Text block:
* * *

Pyrkivä Turku
- Full name: Turun Pyrkivä
- Founded: 1906, Raunistula, Maaria
| Home colours |

= Pyrkivä Turku =

Finnish sports club

Pyrkivä Turku, Finnish Turun Pyrkivä, earlier Maarian Pyrkivä (pyrkivä meaning "endeavouring") is a sports club from Turku, Finland, which was founded in 1906 by sportsmen who represented artistic gymnastics.

The club was founded as a section of the Työväenyhdistys Tarmo (‘Workers Association Vigour’ or ‘Stamina’ of Raunistula, Maaria. In 1912 the club became independent of its parent organisation, and green was chosen as its colour.

In the early years the most popular sports were athletics and wrestling, but perhaps surprisingly, drama was also popular, and at best the club presented 16 different plays per year, and it also arranged screenings of movies.

Today the main sports of the club are association football, rink bandy, basketball, artistic gymnastics, badminton, table tennis, and athletics.

The gymnasts of Pyrkivä Turku have had considerable success both on the national and the international level: Kaino Lempinen was a member of the team that won gold in the 1952 Helsinki Olympics. The most recent successful gymnast from Pyrkivä has been Annukka Almenoksa, who won 18 Finnish championships (1998–2004) and is still the only Finnish woman who has reached the finals in a major international competition (2002 European Women's Artistic Gymnastics Championships).

In rink bandy Pyrkivä played in top flight, in the Finnish Rink Bandy League, until the end of the 2007–2008 season. The club is also active in bandy proper and ice hockey. In the former sport the club holds 11 championships in the competitions of the Finnish Workers' Sports Federation. The club played in the Finnish Bandy Championship Series in 1945. During the years 1948–1952 the club played in a Championship challenge against the bandy champion of the series governed by the Football Association of Finland, but they lost each time.

* * *

[Data drawn from a collection]
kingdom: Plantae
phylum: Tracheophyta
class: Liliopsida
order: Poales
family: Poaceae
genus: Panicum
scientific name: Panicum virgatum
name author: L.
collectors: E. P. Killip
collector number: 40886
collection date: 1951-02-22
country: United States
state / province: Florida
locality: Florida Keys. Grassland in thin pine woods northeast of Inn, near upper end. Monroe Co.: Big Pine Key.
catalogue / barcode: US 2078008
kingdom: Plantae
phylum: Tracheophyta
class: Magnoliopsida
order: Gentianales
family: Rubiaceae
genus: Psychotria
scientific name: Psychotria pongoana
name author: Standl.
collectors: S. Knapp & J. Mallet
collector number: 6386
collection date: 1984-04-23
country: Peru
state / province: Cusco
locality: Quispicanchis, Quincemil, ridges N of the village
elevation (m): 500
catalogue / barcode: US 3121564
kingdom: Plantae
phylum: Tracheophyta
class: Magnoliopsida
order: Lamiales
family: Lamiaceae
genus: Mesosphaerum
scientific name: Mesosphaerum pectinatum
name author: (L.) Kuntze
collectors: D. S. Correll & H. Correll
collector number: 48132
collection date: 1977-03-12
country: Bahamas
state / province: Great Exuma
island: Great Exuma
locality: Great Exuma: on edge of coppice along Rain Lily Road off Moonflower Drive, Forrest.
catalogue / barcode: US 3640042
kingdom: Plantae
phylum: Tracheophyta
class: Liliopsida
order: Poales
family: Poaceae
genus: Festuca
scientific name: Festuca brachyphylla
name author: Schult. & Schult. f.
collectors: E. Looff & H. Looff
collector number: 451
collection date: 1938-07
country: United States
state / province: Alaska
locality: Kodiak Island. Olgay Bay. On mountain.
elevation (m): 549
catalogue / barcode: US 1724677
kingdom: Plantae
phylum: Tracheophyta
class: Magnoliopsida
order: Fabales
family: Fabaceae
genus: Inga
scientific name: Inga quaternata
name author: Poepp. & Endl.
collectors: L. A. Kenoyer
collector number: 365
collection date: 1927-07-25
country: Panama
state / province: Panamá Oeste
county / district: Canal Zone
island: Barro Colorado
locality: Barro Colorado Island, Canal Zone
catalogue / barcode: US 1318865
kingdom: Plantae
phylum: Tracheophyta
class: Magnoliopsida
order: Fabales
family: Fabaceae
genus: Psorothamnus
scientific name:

* * *

Set exercise A: Reproduce the Pyrkivä Turku text from "Finnish sports club" to "screenings of movies.", substituting "blue" for "green".
Set exercise B: Rewrite the records from the line with "name author: Standl." to the line with "island: Great Exuma" as a two-column CSV with the headers field and value. Give one row per line, with each entry in its own quoted field and any line breaks turned into spaces.

Final answer A:
Finnish sports club

Pyrkivä Turku, Finnish Turun Pyrkivä, earlier Maarian Pyrkivä (pyrkivä meaning "endeavouring") is a sports club from Turku, Finland, which was founded in 1906 by sportsmen who represented artistic gymnastics.

The club was founded as a section of the Työväenyhdistys Tarmo (‘Workers Association Vigour’ or ‘Stamina’ of Raunistula, Maaria. In 1912 the club became independent of its parent organisation, and blue was chosen as its colour.

In the early years the most popular sports were athletics and wrestling, but perhaps surprisingly, drama was also popular, and at best the club presented 16 different plays per year, and it also arranged screenings of movies.

Final answer B:
field,value
"name author:","Standl."
"collectors:","S. Knapp & J. Mallet"
"collector number:","6386"
"collection date:","1984-04-23"
"country:","Peru"
"state / province:","Cusco"
"locality:","Quispicanchis, Quincemil, ridges N of the village"
"elevation (m):","500"
"catalogue / barcode:","US 3121564"
"kingdom:","Plantae"
"phylum:","Tracheophyta"
"class:","Magnoliopsida"
"order:","Lamiales"
"family:","Lamiaceae"
"genus:","Mesosphaerum"
"scientific name:","Mesosphaerum pectinatum"
"name author:","(L.) Kuntze"
"collectors:","D. S. Correll & H. Correll"
"collector number:","48132"
"collection date:","1977-03-12"
"country:","Bahamas"
"state / province:","Great Exuma"
"island:","Great Exuma"